One of the more misunderstood aspects of FAA’s sweeping 2004 Sport Pilot/Light-Sport Aircraft regulation is ELSA or Experimental Light-Sport Aircraft.
Some people call these “kit” LSA. While they can be sold that way, no percentage applies so a manufacturer could call an ELSA a kit by merely having the buyer apply a single decal.
To gain its Special Airworthiness certificate, an ELSA must first be a bolt-for-bolt copy of the manufacturer’s Special or fully-built version of LSA. However, once certificated, the owner can begin to make changes on his or her own. They can also become qualified to do all manner of maintenance themselves, assuming they so desire. An Airframe and Powerplant mechanic (A&P) or Light-Sport Repairman – Mechanic (LSR-M) can also work on ELSA as they can SLSA.
Once certificated and in his possession the owner can change to ELSA status allowing him or her to do almost anything …change avionics or even swap engines. This also means they can add floats to their ELSA and that’s the subject of this article.
Before we talk about Aerotrek on floats, let’s clarify that an ELSA can also be returned to Special LSA status assuming it is either restored to originally certificated* status or if the changes made are endorsed in writing by the airframe manufacturer. A SLSA can be used for paid flight instruction, can be rented, and can perform towing; an ELSA cannot, therefore an owner may wish to return to SLSA status before selling to increase the aircraft’s utility and possibly its selling price.
For much more detail on SLSA and ELSA directly from FAA, click on this link to view or download their PDF file.
Aerotrek on Clamar Floats
“I do not sell Aerotrek 220s or 240s on floats,” said Rob Rollison of Aerotrek when interviewed at EAA AirVenture Oshkosh 2018. He refers to the taildragger or tricycle gear versions of the design.
“I deliver on wheels but for $300, an owner can add the float option, which provides mounting brackets attached to specially-reinforced fuselage points.”
Adding floats is then a matter of taking the newly certificated Aerotrek to a qualified installer who can work out the hardware and bracketry to mount straight (no wheels) or amphibious floats. Most sellers know of a few businesses who specialize in such work.
A proper installer does more than supply the hardware and perform the installation. They also do critical measurements and calculations to establish the correct angle of incidence. On floats you cannot rotate for takeoff as you do on a landplane so whomever does this install needs to evaluate each aircraft based on its weight and balance in order to assure the right mounting position.

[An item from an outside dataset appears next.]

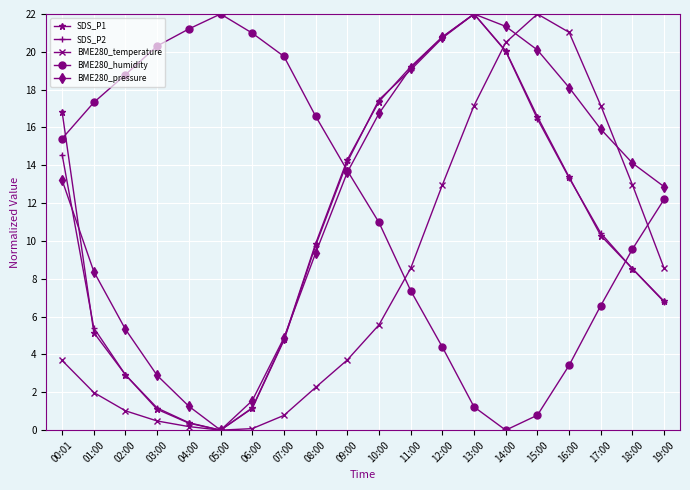

True or false: SDS_P2 has a value of 0.0 at 05:00.

True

This specialized skill is one obvious reason why Rollison does not sell on floats and why you must shift to ELSA status after taking delivery of your Aerotrek. To learn more about Aerotrek aircraft through many articles and videos, please visit their dedicated page here.
* “Certificated” implies the earning of an Airworthiness Certificate. It does not mean “certified.” Light-Sport Aircraft are technically not certified by FAA; they are “accepted” after the manufacturer has demonstrated full compliance to ASTM standards.